This script will require the following parameters for the fine-tuning of the model, which will be configured in the SageMaker Job:

model_name
approach
epochs
batch_size (optional, default value is 8)
learning_rate (optional, default values are set based on the type of fine-tuning)
hf_token (required to access gated models)

Create a compressed tar file for these files using the command mentioned below:

tar -czf training-scripts.tar.gz training_script.py requirements.txt

Upload the compressed file into the S3 Bucket’s “code” folder.

Go to the Bucket you are working in -> Permissions tab -> Bucket policy, ideally it should be blank. Add the policy mentioned below to allow AWS Sagemaker access to your bucket. (Remember to replace the bucket name & the IAM Role ARN mentioned below with the one you are working with)

{
    "Version": "2012-10-17",
    "Statement": [
        {
            "Effect": "Allow",
            "Principal": {
                "Service": "sagemaker.amazonaws.com"
            },
            "Action": [
                "s3:GetObject",
                "s3:PutObject",
                "s3:ListBucket"
            ],
            "Resource": [
                "arn:aws:s3:::finetuning-llm-blogs-harshitdawar/*",
                "arn:aws:s3:::finetuning-llm-blogs-harshitdawar"
            ]
        },
        {
            "Effect": "Allow",
            "Principal": {
                "AWS": "arn:aws:iam::976765432158:role/service-role/AmazonSageMakerAdminIAMExecutionRole"
            },
            "Action": [
                "s3:GetObject",
                "s3:PutObject",
                "s3:DeleteObject",
                "s3:ListBucket"
            ],
            "Resource": [
                "arn:aws:s3:::finetuning-llm-blogs-harshitdawar/*",
                "arn:aws:s3:::finetuning-llm-blogs-harshitdawar"
            ]
        }
    ]
}

S3 setup is completed. Now, we will proceed with the Sagemaker setup, which is the core part of Fine Tuning.

SageMaker Setup!

Go to the AWS Sagemaker homepage, which looks as mentioned in the image below.

Click on “Get Started”, & you will see a screen as mentioned below.

**AWS Sagemaker Setup Step 2 — Image by Author!**

Leave everything as it is, & click on “Set up”. This will set up the SageMaker Unified Studio for you. It can take a few minutes; hence, please wait for its completion. Once it's done, click on “Open”. It will present the screen shown below to you.

**AWS Sagemaker Setup Step 3 — Image by Author!**

Now, the domain is set up. Visit the link mentioned below to open the “Sagemaker Console/Dashboard” from where we can run the fine-tuning jobs.

https://console.aws.amazon.com/sagemaker/

**AWS Sagemaker Setup Step 4 — Image by Author!**

Click on “Training & tuning jobs” under “Model training & customization”, & you will be landed on the screen shown below.

**AWS Sagemaker Setup Step 5 — Image by Author!**

Click on “Create training job,” & you will be prompted to fill in the job details. Fill in the job name as per your requirement. I have added “llama2-qlora-banking77” because in this job, I will be fine-tuning the “Llama2” Model based on the QLoRA Approach on the Banking77 Dataset.

Additionally, select “Your own algorithm container in ECR” under “Algorithm source”. This will allow running a custom image for training based on the custom script mentioned above.

**AWS Sagemaker Setup Step 6 — Image by Author!**

Add the URL in the Container registry path under the “Provide container ECR path” section. Make sure to replace the region based on your requirement. Since I am running SageMaker in the “ap-south-1” region, I have added that.

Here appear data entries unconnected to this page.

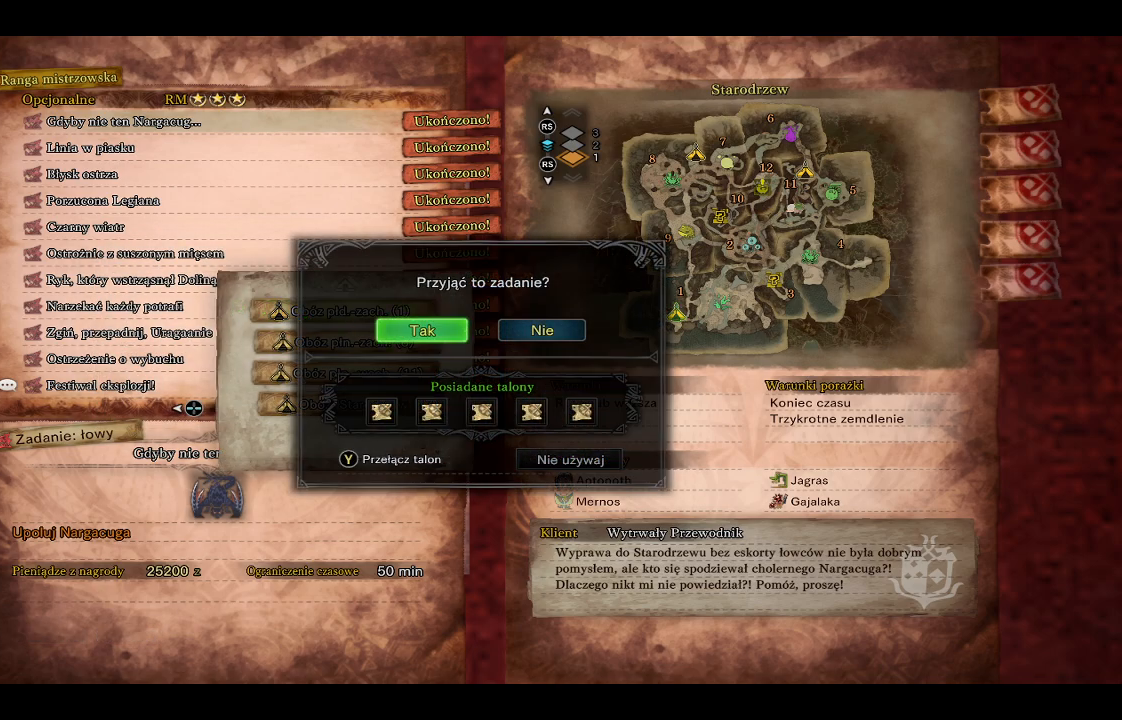
{"buttons": [], "left_stick": "center", "right_stick": "center", "events": [[50, "A", "up"]]}
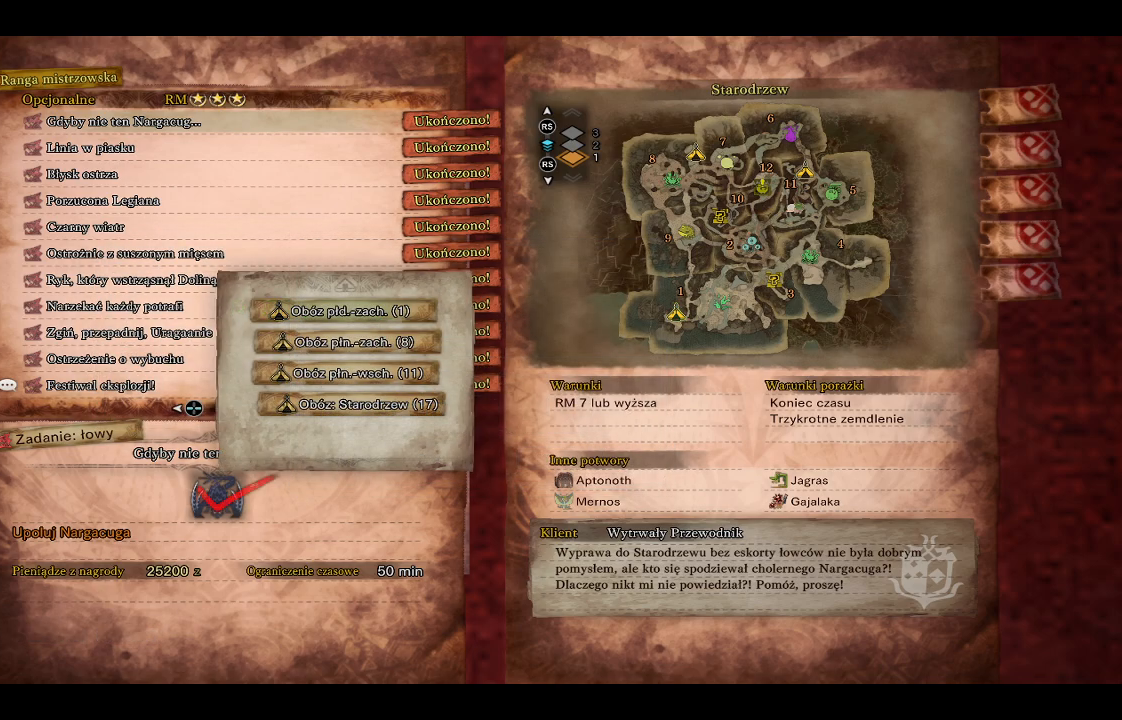
{"buttons": [], "left_stick": "center", "right_stick": "center", "events": []}
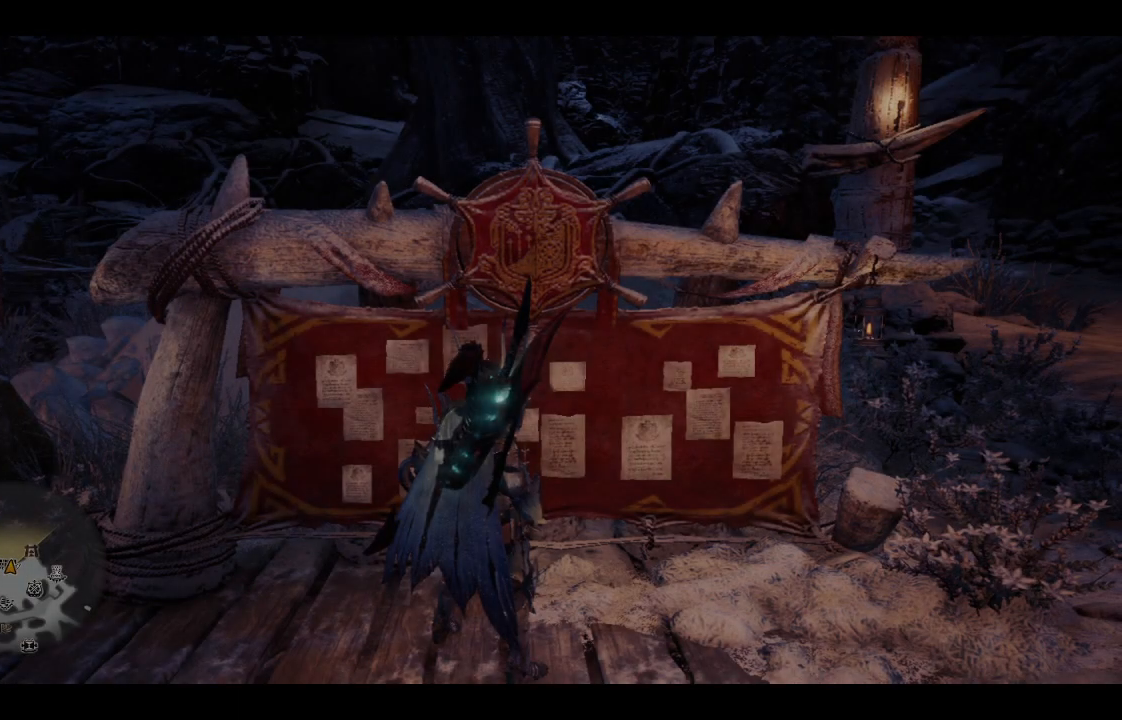
{"buttons": [], "left_stick": "center", "right_stick": "center", "events": []}
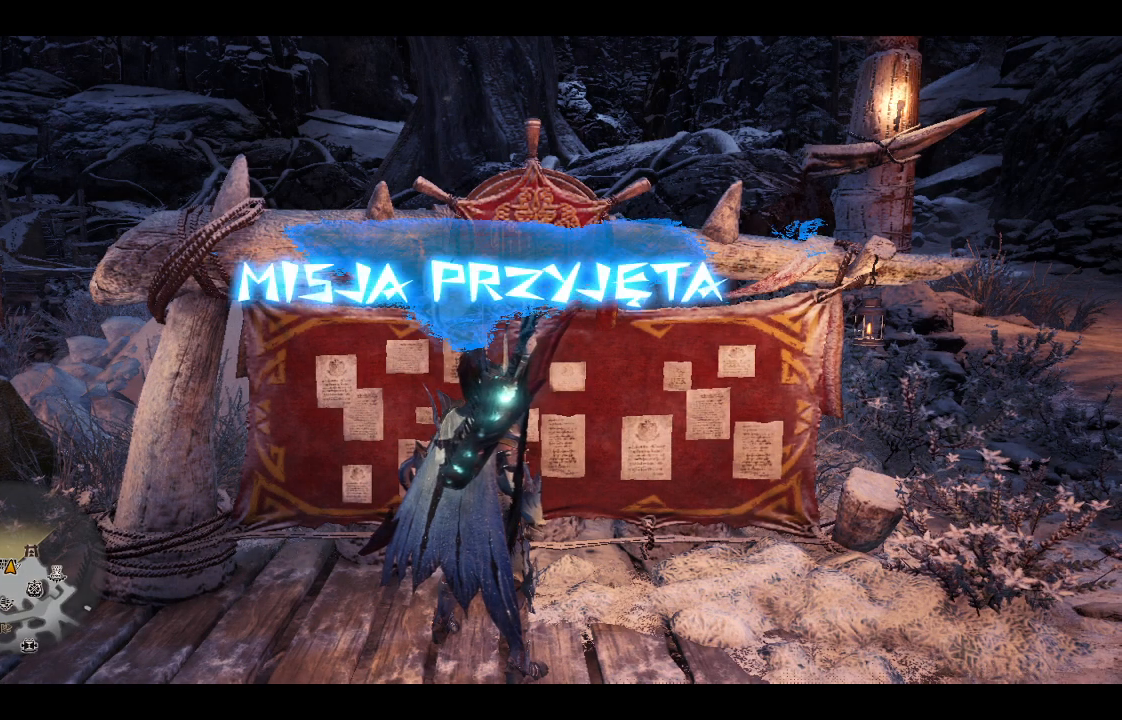
{"buttons": [], "left_stick": "center", "right_stick": "center", "events": []}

If you are using another region, make sure to add that & replace the one mentioned.

Keep the rest of the settings as they are in this section, though if you want, you can add metric names that you would like to be tracked by AWS CloudWatch.

763104351884.dkr.ecr.ap-south-1.amazonaws.com/huggingface-pytorch-training:2.1.0-transformers4.36.0-gpu-py310-cu121-ubuntu20.04

**AWS Sagemaker Setup Step 7 — Image by Author!**

Select at least “ml.g5.xlarge” instance for GPU access & fine-tuning with the other settings as shown in the image below. If you are using bigger datasets, scale accordingly.

**AWS Sagemaker Setup Step 8 — Image by Author!**

Configure the hyperparameters as per your S3 URI of the objects & as per the image shown below. 7 total hyperparameters are configured, which are as per the “training_script.py” script & are as follows:

sagemaker_program (Automatically referenced): To mention the program that Sagemaker has to execute
sagemaker_submit_directory (Automatically referenced): S3 Directory containing the program
model_name: Model to fine-tune by AWS SageMaker
approach: The fine-tuning approach to use
epochs: Number of epochs fine-tuning should run
batch_size: Number of records to pass in 1 batch in a forward pass for Fine Tuning
hf_token: To access the Gated models (given that you have access to them)

**AWS Sagemaker Setup Step 9 — Image by Author!**

Add the configuration for “Input Data Configuration” for training by mentioning the S3 URI of the train directory we configured:

**AWS Sagemaker Setup Step 10 — Image by Author!**

Now click on “Add Channel” & create another channel with the name “test” for providing the testing data input. Add the S3 URI for the test data.

**AWS Sagemaker Setup Step 11 — Image by Author!**

Create a specific S3 folders/directories structure in the same S3 Bucket we have used to store the output of fine-tuning. For this run, the directory structure created based on the model & fine-tuning strategy is as follows:

finetuning-llm-blog-harshitdawar/models/llama2-qlora

**AWS Sagemaker Setup Step 12 — Image by Author!**

Add the output S3 URI created above in the “Output data configuration” section of the SageMaker Job.

**AWS Sagemaker Setup Step 13 — Image by Author!**

If you want, you can utilize Spot instances for training. I am keeping them default, leave the other settings as default as well & click on “Create training job”.

Note: Before clicking on “Create training job”, just verify that the role AWS Sagemaker is using generally it will be named as “AmazonSageMakerAdminIAMExecutionRole”, has the access to AWS S3 or not, if not then the job will fail because of access issues to the data present in S3. To check got to AWS IAM -> Roles, search for Roles, & verify the Permissions, if S3 permissions are missing, then add either FullAccess to S3 or atleast read access for the proper functioning.

Note: Make sure to leave Network settings blank. otherwise, if you want to run in a specific VPC, you should S3 endpoint for VPC for secure connectivity.

**AWS Sagemaker Setup Step 14 — Image by Author!**

As soon as you click “Create training job”, a new training job will be created as shown below.

Make sure you have the access to “ml.g5.xlarge” instance in the particular region you are working, otherwise, job creation will fail. In that case, you have to request for the particular instance in AWS Sagemaker, that you can do from “AWS Service Quotas”. Generally, the request gets approved instantly.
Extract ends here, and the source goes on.